Page excerpt Start Marker

This post covers the basics of LiDAR data and how very high resolution DEMs can be derived from LiDAR data.

With an appropriate nod to The Bats, we’ll cover LiDAR data, which, while sort of luminous but not spherical, are certainly tiny and numerous.  Thousands is a HUGE underestimate.  LiDAR is a form of remote sensing and, though this is in dispute, is generally accepted to stand for Light Detection and Ranging.  LiDAR uses lasers to measure distances by monitoring how long it takes a beam of laser light to return to its source after bouncing off stuff.  Think back to those old Hollywood war movies involving submarines.  High tension as they pinged other subs and ships with sonar, and used that as a way to figure out where the enemy was.  LiDAR works in a similar way only using light instead of sound.  In practice, this usually means mounting a laser system into an airplane equipped with a high-precision GPS system.  The laser system fires out a series of beams but also has a receiver that monitors when the beam reflects back to its source.  Then we’re back to some basic high school physics.  Light travels at a roughly constant speed (3 x 10^8 m/sec for those playing at home) so if we know  how long it took for the signal to return, we can also determine how far away that point is from its source (after dividing by 2).  The GPS is then used to locate exactly where the airplane is.   So picture an airplane flying over the ground, shooting out beams of laser light as it goes.  Also picture a collection of points on the ground where the laser beam hits the earth.  These points also hit trees, and building, and cars, and people and anything on the ground.  Those are our luminous spheres (well, points):

lidarimage

There’s one more aspect of the system.  Anyone who’s flown in an airplane will be familiar with turbulence and how that can change the direction the plane is facing.

Page excerpt End Marker
Dataset entries Start Marker

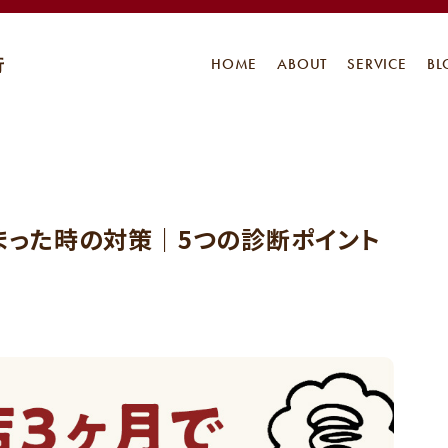
HOME
ABOUT
SERVICE
BL
まった時の対策｜5つの診断ポイント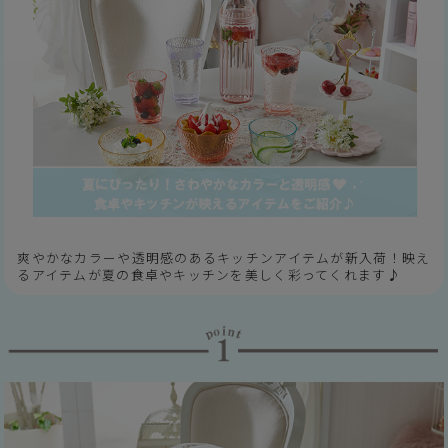
爽やかなカラーや透明感のあるキッチンアイテムが新入荷！映え
るアイテムが夏の食卓やキッチンを美しく彩ってくれます♪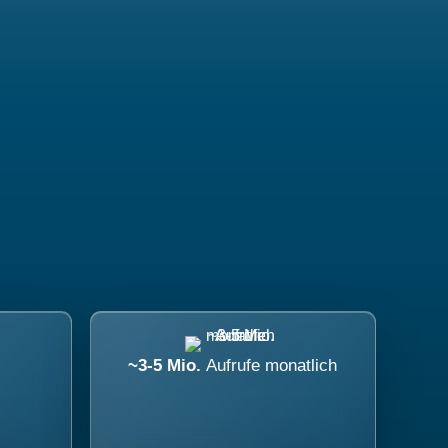
~3-5 Mio.
Aufrufe monatlich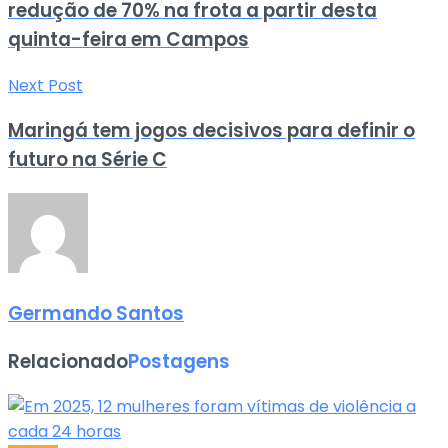
redução de 70% na frota a partir desta
quinta-feira em Campos
Next Post
Maringá tem jogos decisivos para definir o
futuro na Série C
Germando Santos
Relacionado
Postagens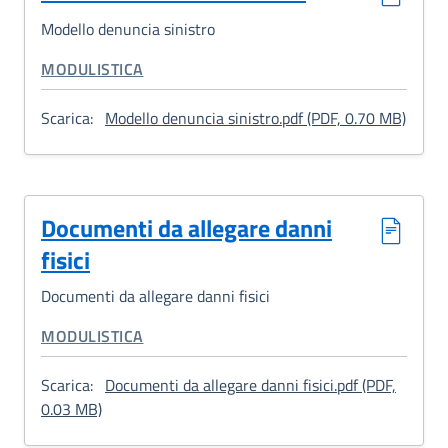
Modello denuncia sinistro
CATEGORIA CORRELATA:
MODULISTICA
: Mode
Scarica:
Modello denuncia sinistro.pdf (PDF, 0.70 MB)
Documenti da allegare danni
fisici
Documenti da allegare danni fisici
CATEGORIA CORRELATA:
MODULISTICA
Scarica:
Documenti da allegare danni fisici.pdf (PDF,
: Documenti da allegare danni fisici
0.03 MB)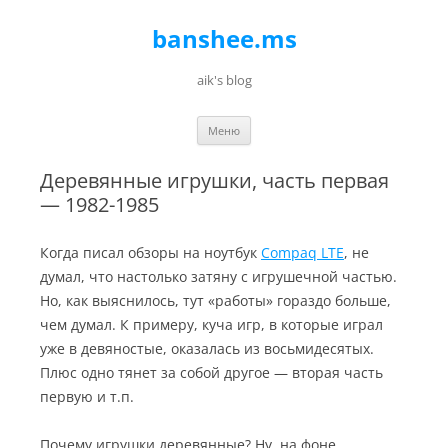
banshee.ms
aik's blog
Перейти к содержимому
Меню
Деревянные игрушки, часть первая
— 1982-1985
Когда писал обзоры на ноутбук
Compaq LTE
, не
думал, что настолько затяну с игрушечной частью.
Но, как выяснилось, тут «работы» гораздо больше,
чем думал. К примеру, куча игр, в которые играл
уже в девяностые, оказалась из восьмидесятых.
Плюс одно тянет за собой другое — вторая часть
первую и т.п.
Почему игрушки деревянные? Ну, на фоне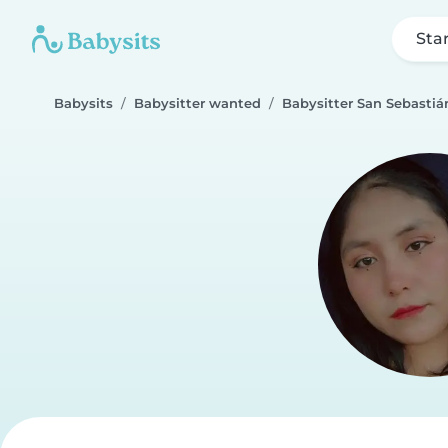
Sta
Babysits
Babysitter wanted
Babysitter San Sebasti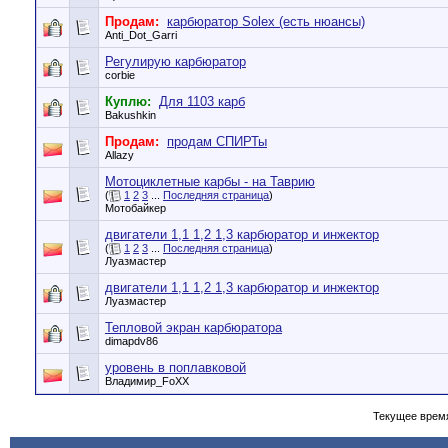
Продам:
карбюратор Solex (есть нюансы)
Anti_Dot_Garri
Регулирую карбюратор
corbie
Куплю:
Для 1103 карб
Bakushkin
Продам:
продам СПИРТы
Allazy
Мотоциклетные карбы - на Таврию
(
1
2
3
...
Последняя страница
)
Мотобайкер
двигатели 1,1 1,2 1,3 карбюратор и инжектор
(
1
2
3
...
Последняя страница
)
Луазмастер
двигатели 1,1 1,2 1,3 карбюратор и инжектор
Луазмастер
Тепловой экран карбюратора
dimapdv86
уровень в поплавковой
Владимир_FoXX
Текущее врем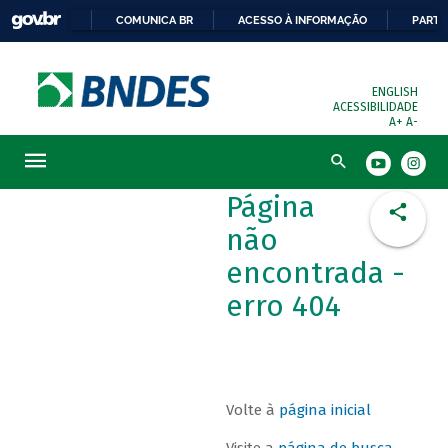
COMUNICA BR
ACESSO À INFORMAÇÃO
PARTI
ENGLISH
ACESSIBILIDADE
A+
A-
Busca
Página
não
encontrada -
erro 404
Volte à
página inicial
Visite a
página de busca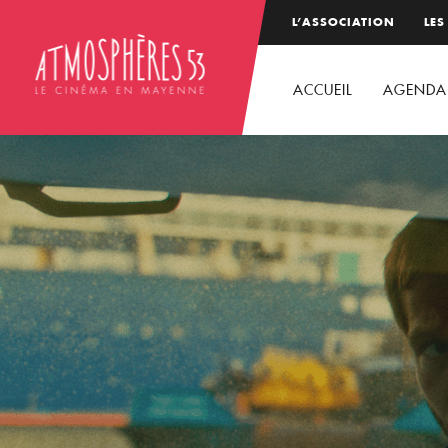
L’ASSOCIATION
LES
ACCUEIL
AGENDA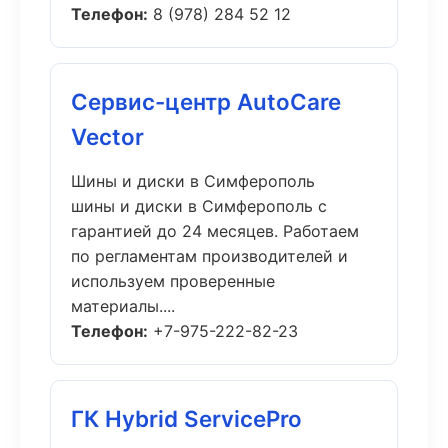
Телефон:
8 (978) 284 52 12
Сервис-центр AutoCare
Vector
Шины и диски в Симферополь
шины и диски в Симферополь с
гарантией до 24 месяцев. Работаем
по регламентам производителей и
используем проверенные
материалы....
Телефон:
+7-975-222-82-23
ГК Hybrid ServicePro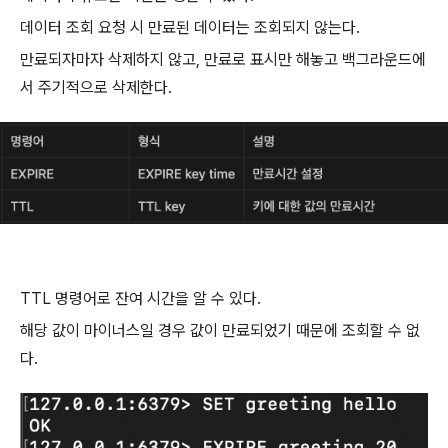
데이터 조회 요청 시 만료된 데이터는 조회되지 않는다.
만료되자마자 삭제하지 않고, 만료로 표시만 해놓고 백그라운드에
서 주기적으로 삭제한다.
TTL 명령어로 잔여 시간을 알 수 있다.
해당 값이 마이너스일 경우 값이 만료되었기 때문에 조회할 수 없
다.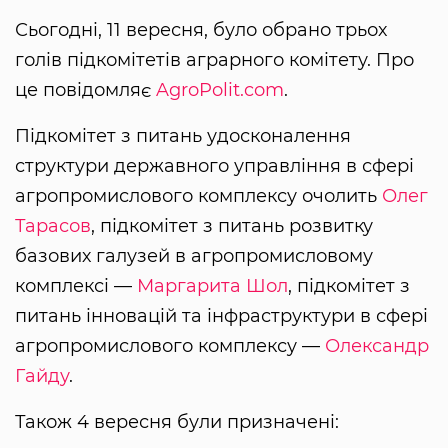
Сьогодні, 11 вересня, було обрано трьох
голів підкомітетів аграрного комітету. Про
це повідомляє
AgroPolit.com
.
Підкомітет з питань удосконалення
структури державного управління в сфері
агропромислового комплексу очолить
Олег
Тарасов
, підкомітет з питань розвитку
базових галузей в агропромисловому
комплексі —
Маргарита Шол
, підкомітет з
питань інновацій та інфраструктури в сфері
агропромислового комплексу —
Олександр
Гайду
.
Також 4 вересня були призначені: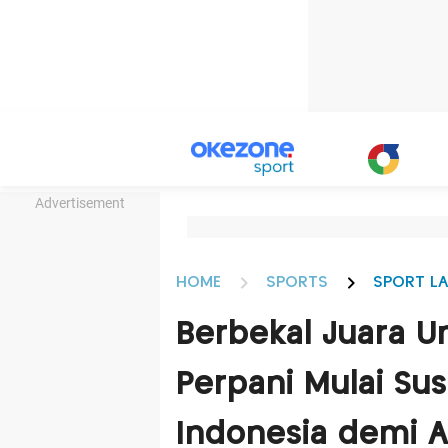
Advertisement
HOME
SPORTS
SPORT LA
Berbekal Juara 
Perpani Mulai S
Indonesia demi 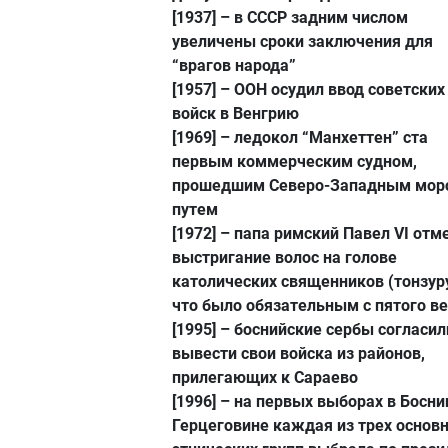
[1937]
– в СССР задним числом
увеличены сроки заключения для
“врагов народа”
[1957]
– ООН осудил ввод советских
войск в Венгрию
[1969]
– ледокол “Манхеттен” ста
первым коммерческим судном,
прошедшим Северо-Западным мор
путем
[1972]
– папа римский Павел VI отм
выстригание волос на голове
католических священников (тонзуру
что было обязательным с пятого в
[1995]
– боснийские сербы согласил
вывести свои войска из районов,
прилегающих к Сараево
[1996]
– на первых выборах в Босни
Герцеговине каждая из трех основ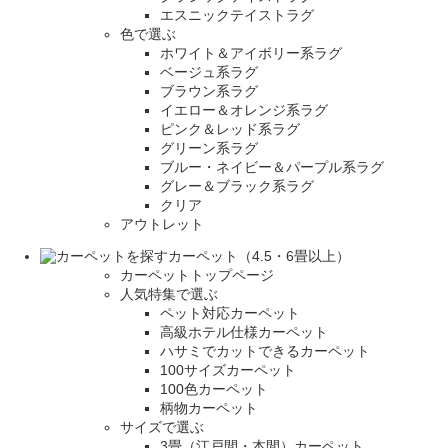
エスニックテイストラグ
色で選ぶ
ホワイト＆アイボリー系ラグ
ベージュ系ラグ
ブラウン系ラグ
イエロー＆オレンジ系ラグ
ピンク＆レッド系ラグ
グリーン系ラグ
ブルー・ネイビー＆パープル系ラグ
グレー＆ブラック系ラグ
クリア
アウトレット
カーペット（4.5・6畳以上）
カーペットトップページ
人気特集で選ぶ
ペット対応カーペット
高級ホテル仕様カーペット
ハサミでカットできるカーペット
100サイズカーペット
100色カーペット
柄物カーペット
サイズで選ぶ
3畳（江戸間・本間）カーペット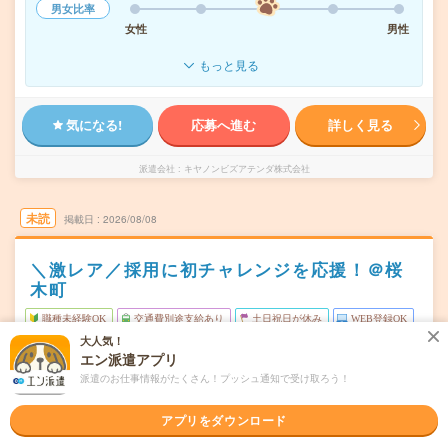
男女比率
女性
男性
もっと見る
気になる!
応募へ進む
詳しく見る
派遣会社
キヤノンビズアテンダ株式会社
未読
掲載日
2026/08/08
＼激レア／採用に初チャレンジを応援！＠桜
木町
職種未経験OK
交通費別途支給あり
土日祝日が休み
WEB登録OK
大人気！
派遣
エン派遣アプリ
派遣のお仕事情報がたくさん！プッシュ通知で受け取ろう！
横浜市中区
勤務地
桜木町駅から徒歩6分／みなとみらい駅から徒歩7分
アプリをダウンロード
月～金（週5日） ※土日祝休み
曜日頻度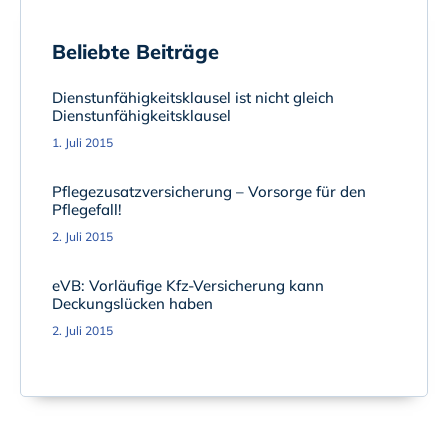
Beliebte Beiträge
Dienstunfähigkeitsklausel ist nicht gleich
Dienstunfähigkeitsklausel
1. Juli 2015
Pflegezusatzversicherung – Vorsorge für den
Pflegefall!
2. Juli 2015
eVB: Vorläufige Kfz-Versicherung kann
Deckungslücken haben
2. Juli 2015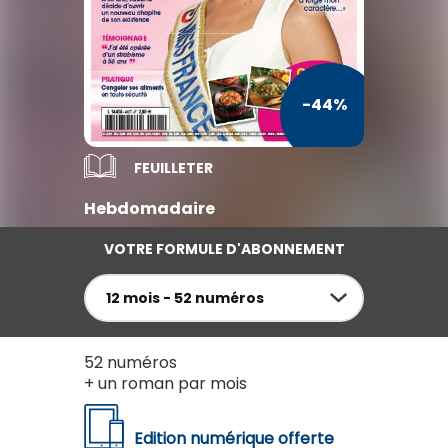
TV / Vie Pratique
Presse Professionnelle
-44%
Je l'éloigne des écrans
FEUILLETER
Hebdomadaire
VOTRE FORMULE D'ABONNEMENT
12 mois - 52 numéros
52 numéros
+ un roman par mois
Edition numérique offerte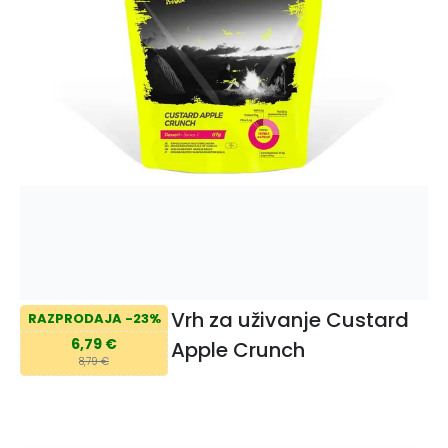
Vrh za uživanje Custard
RAZPRODAJA -23%
6,79 €
Apple Crunch
8,79 €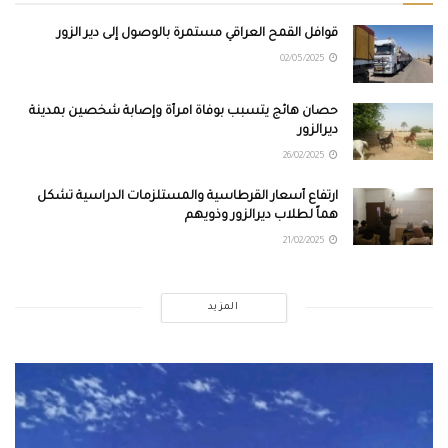
قوافل القمح العراقي مستمرة بالوصول إلى دير الزور
02/05/2025
حصان هائج يتسبب بوفاة امرأة وإصابة شخصين بمدينة
ديرالزور
26/02/2025
ارتفاع أسعار القرطاسية والمستلزمات الدراسية تشكل
هماً لطلاب ديرالزور وذويهم
21/02/2025
المزيد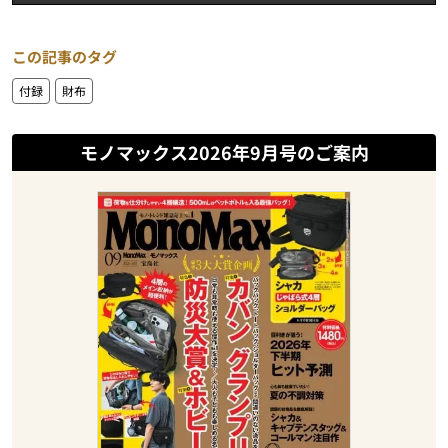
この記事のタグ
付録
財布
モノマックス2026年9月号のご案内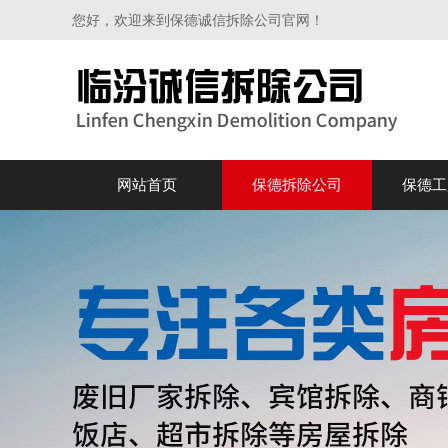
您好，欢迎来到保德诚信拆除公司官网！
网站首页
保德拆除公司
保德工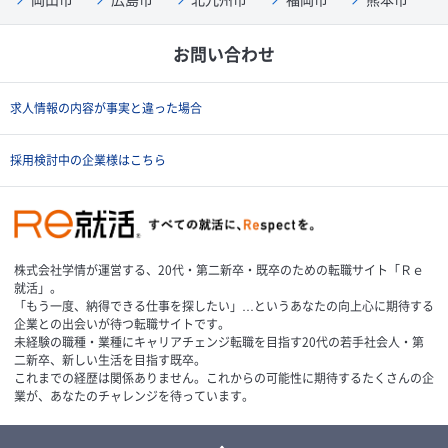
お問い合わせ
求人情報の内容が事実と違った場合
採用検討中の企業様はこちら
株式会社学情が運営する、20代・第二新卒・既卒のための転職サイト「Ｒｅ
就活」。
「もう一度、納得できる仕事を探したい」…というあなたの向上心に期待する
企業との出会いが待つ転職サイトです。
未経験の職種・業種にキャリアチェンジ転職を目指す20代の若手社会人・第
二新卒、新しい生活を目指す既卒。
これまでの経歴は関係ありません。これからの可能性に期待するたくさんの企
業が、あなたのチャレンジを待っています。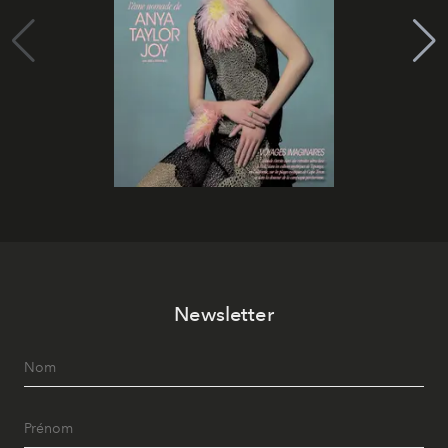
Newsletter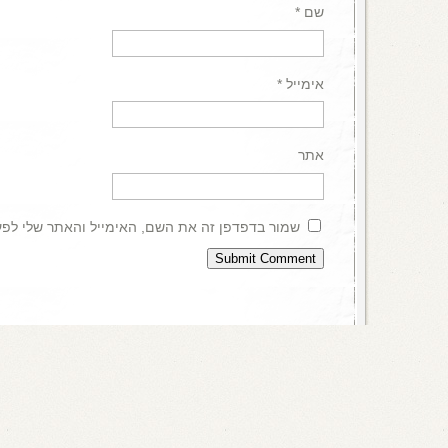
שם
*
אימייל
*
אתר
שמור בדפדפן זה את השם, האימייל והאתר שלי לפ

Dataset entries End Marker

Questions to answer:
1/ Reproduce the passage of the LiDAR post between "There’s one more" and "plane is facing.", inclusive.
2/ Using the LiDAR post, answer these:
(a) What is LiDAR generally accepted to stand for?
(b) What speed of light does the post give?
(c) What is the laser system usually mounted in?

Exercise solutions:
1/
There’s one more aspect of the system.  Anyone who’s flown in an airplane will be familiar with turbulence and how that can change the direction the plane is facing.

2/
(a) Light Detection and Ranging
(b) 3 x 10^8 m/sec
(c) An airplane equipped with a high-precision GPS system